If we go strictly by the teachings of the Holy Quran or by the teachings of the Prophet, it is one of the best laws that humankind can have. This law is about 1,500 years old. It is a wonder that we had such a progressive law at that time.
In 7th century AD, Prophet Mohammad gave inheritance rights to women. We did not have equal rights for men and women, but the law provided for at least half the share to be given to the wife, the daughter, granddaughter, the mother, or even distant relatives. This would’ve been inconceivable anywhere else in the 7th century. That was one progressive aspect of it.
But the law as written in the holy book of Quran is very different from what is in practice. The world has no time to look at what the Quran says. Muslims all over the world go by what the community dictates, not by Quranic text.

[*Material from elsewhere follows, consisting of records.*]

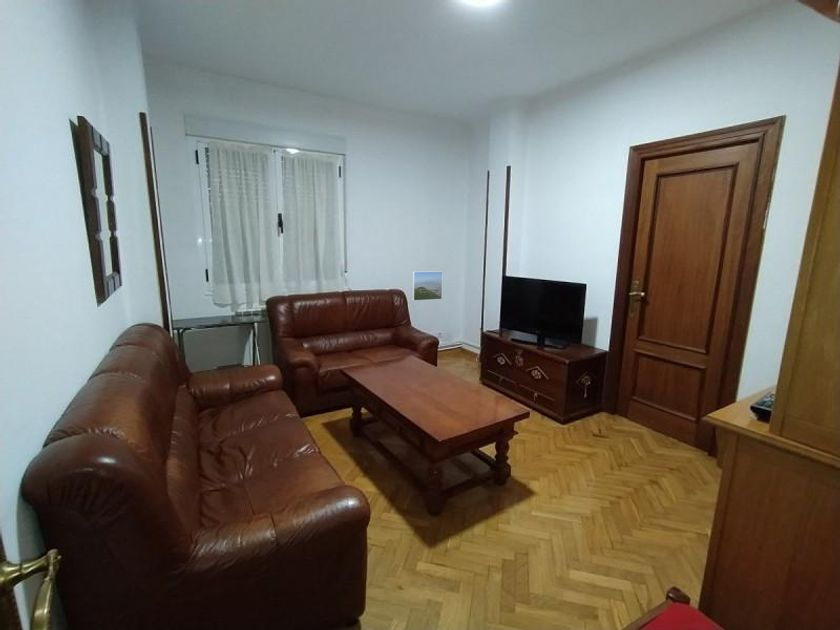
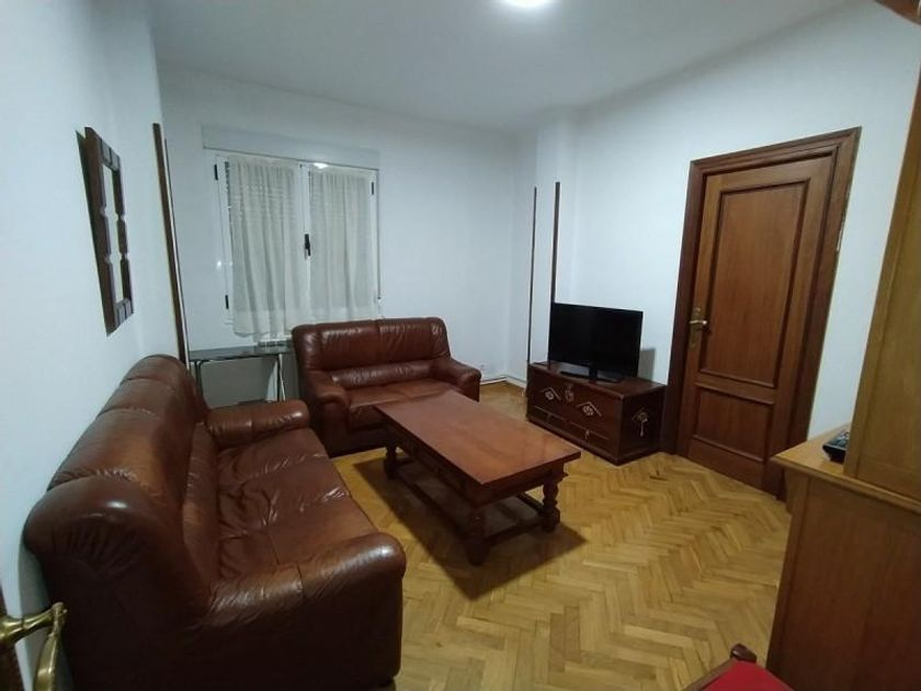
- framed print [411,270,444,302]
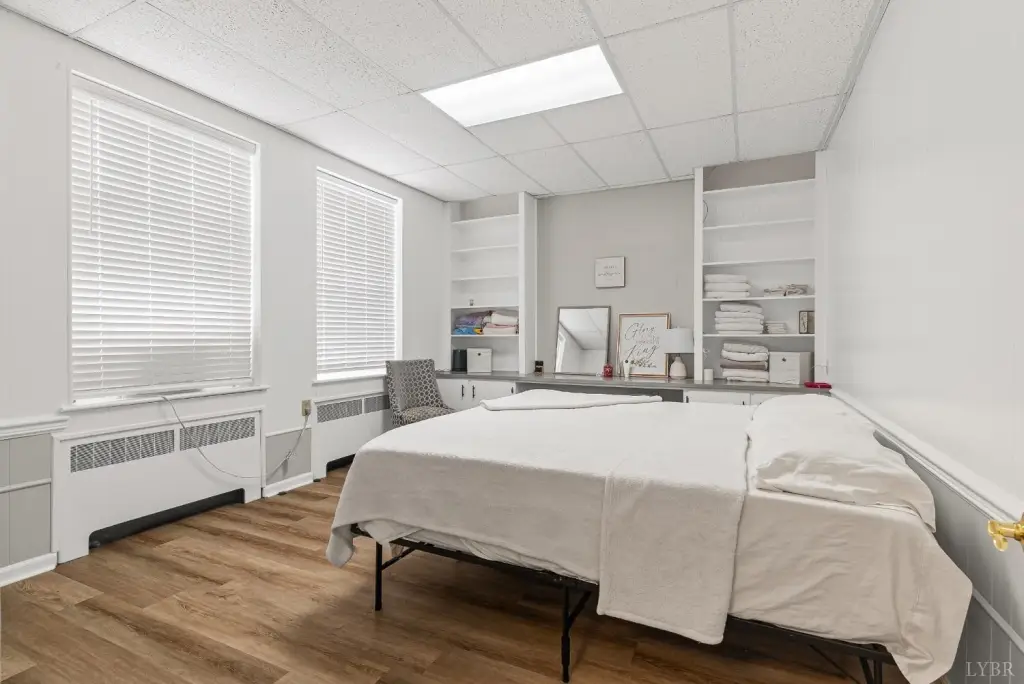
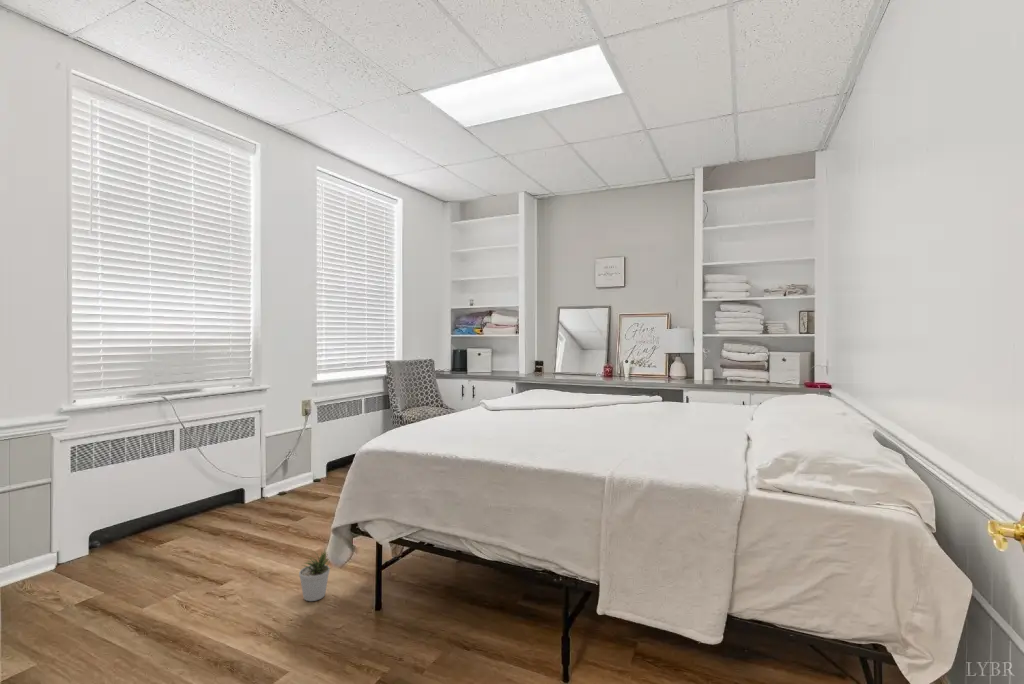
+ potted plant [298,549,333,602]
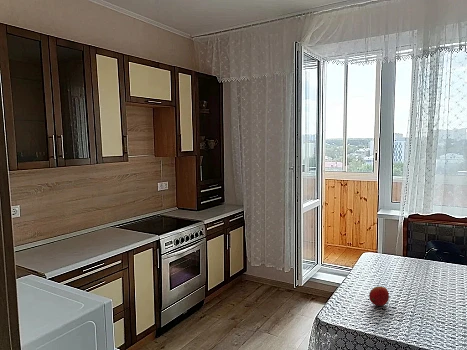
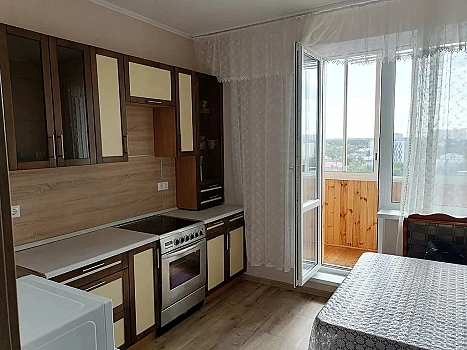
- fruit [368,285,390,307]
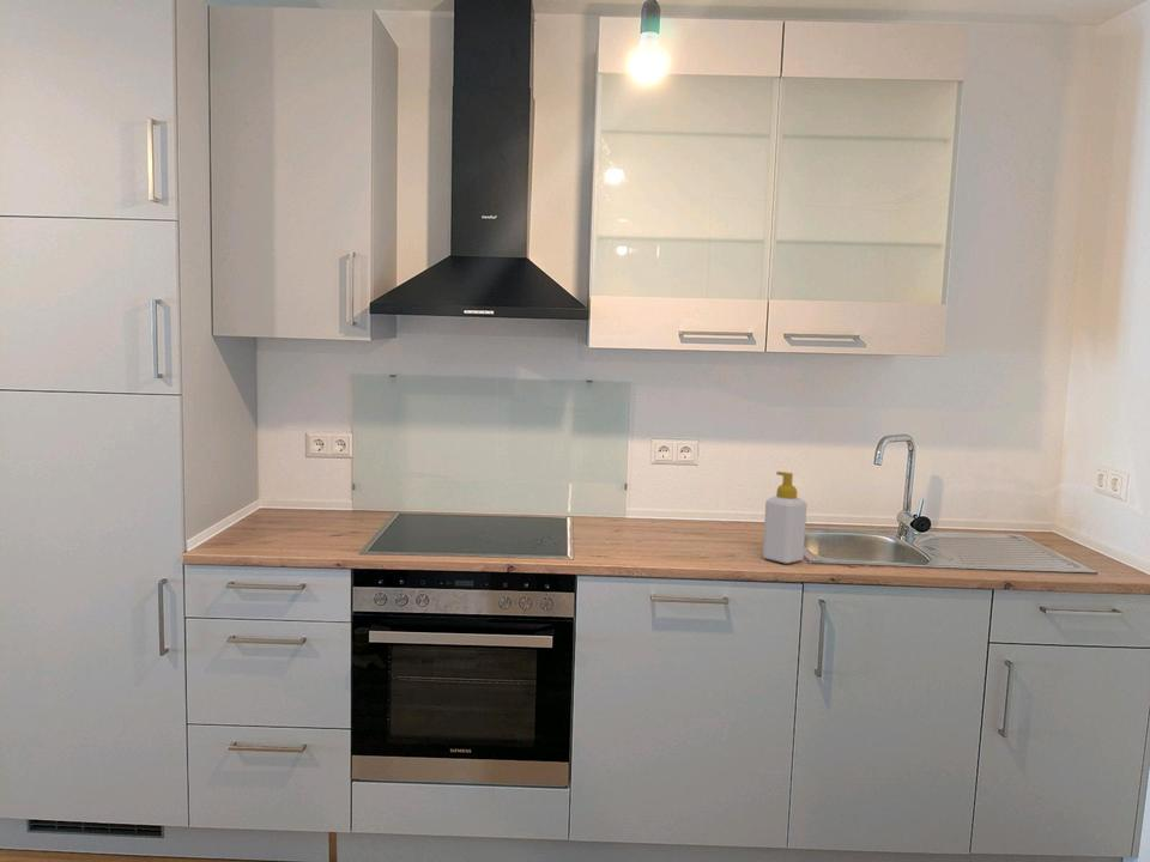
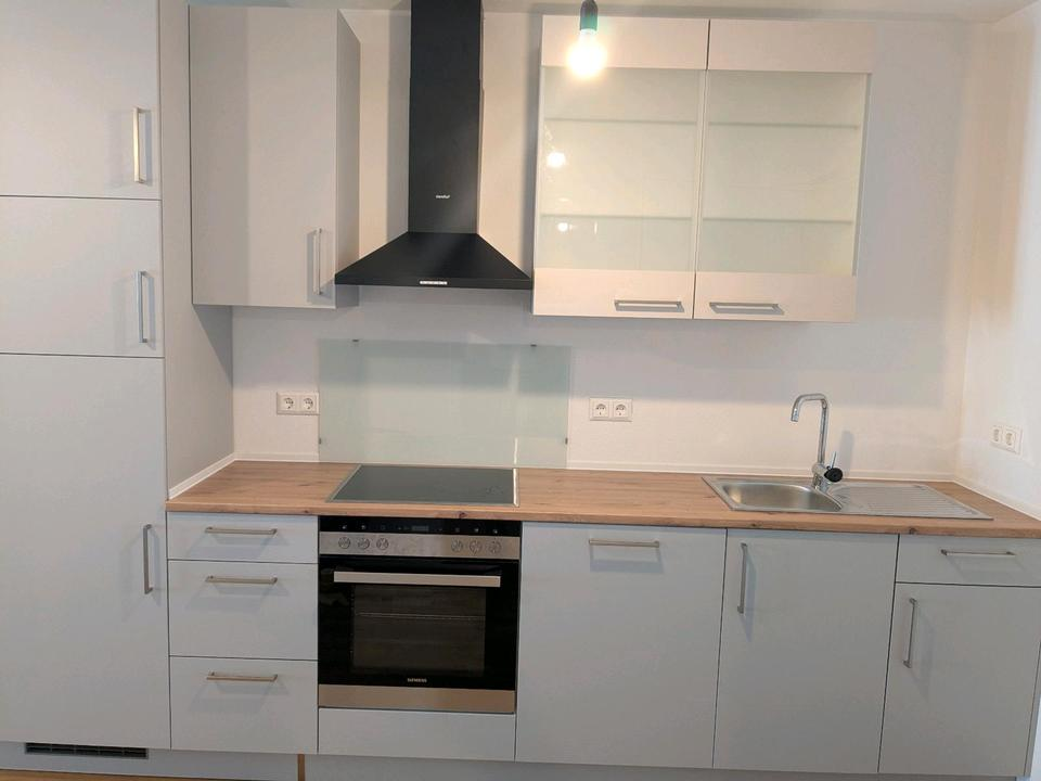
- soap bottle [762,471,809,565]
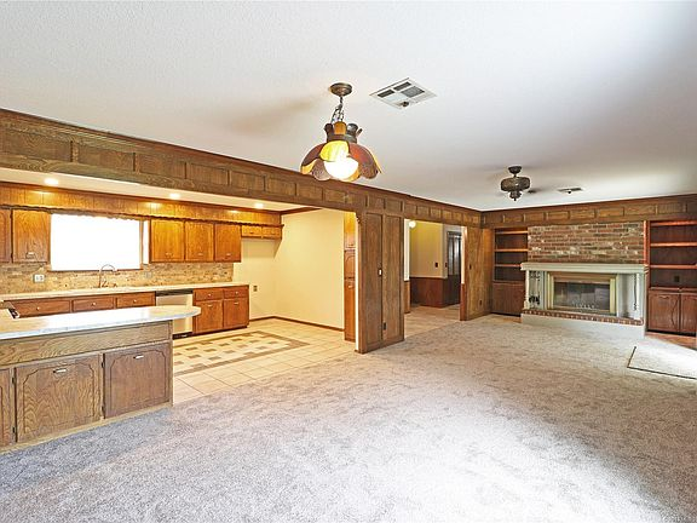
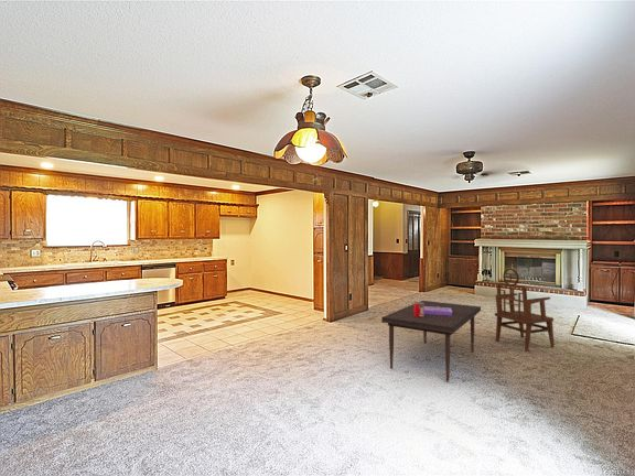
+ armchair [494,268,556,353]
+ coffee table [380,300,482,383]
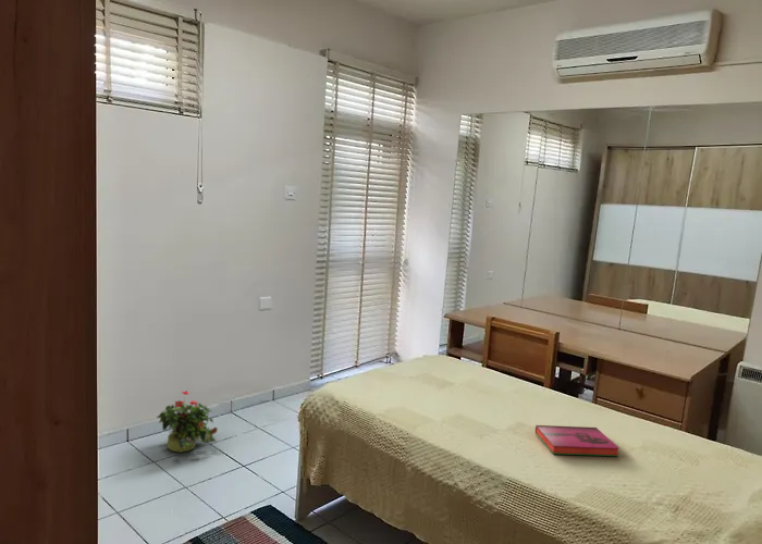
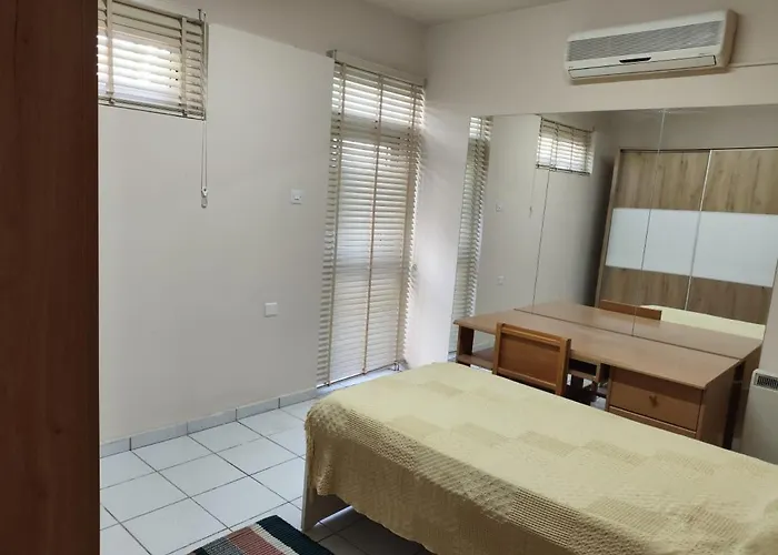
- potted plant [156,391,219,454]
- hardback book [534,424,620,457]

Why is there such resistance to abolishing triple talaq?
The practice of triple talaq is most un-Islamic, most un-Quranic. Even if it’s single talaq, the result will be the same. What is being objected to, in the name of triple divorce, is the practice of Muslim men unilaterally divorcing their wives without following the procedure laid down in the Quran.
Triple divorce is a misnomer. The problem is unilateral divorce. The divorce laws are very comprehensive, but no one, including the maulavis, are following the religious text. The law is not just being implemented wrong, its interpretation is being completely distorted. The judiciary is the only means to correct this. There is no other way.
You are ruling out a political solution, but if we were to watch any news channel or TV debate, the current political dispensation seems to be offering a Uniform Civil Code (UCC) as a solution to triple talaq.
First of all, let me tackle the point on TV debates. I just don’t understand why there should be any TV debates about such a serious issue. I feel very irritated at the kind of people they selectively call for these TV debates. Is triple talaq a Hindu-Muslim issue, a dharam yudh fought out between a Hindu pandit and a Muslim mullah?
What TV channels are doing these days, whether it is the issue of triple talaq or Vande Mataram or cow slaughter, is very dangerous.
As for the UCC, there is a very, very genuine fear around it. Where is the draft for this UCC that is being talked about? Ask all the defenders of the UCC, and they will say it should be based on Hindu law. Therefore, all minorities are in the fear that the UCC is a euphemism for the Hindu law to be enforced on non-Hindus.
You must understand that it’s not just the Muslims who have a personal law. The only difference is that the Muslim personal law has not been codified or reformed. Those talking about Article 44 need to be aware that a minority community cannot be made to give up its personal law and accept the personal law of the majority community in the name of a UCC.
Therefore, there is a fear among Muslim theologists that allowing a reform to triple talaq or any other aspect of Muslim law will pave the way for UCC. This fear is not unfounded.
My firm opinion is that we have to reform Muslim personal law and give relief to the suffering women – even the present government and current Prime Minister keep talking about their Muslim sisters. But they are not worried about the Muslim brothers, they can be killed by cow protectors, but Muslim sisters must be protected from triple talaq.
If they really mean business, they have to stop talking about UCC. They should focus only on the reform of Muslim law. And the job should be left to judges, lawyers and professors of law. They will do it. Why should the politicians be bothered about it?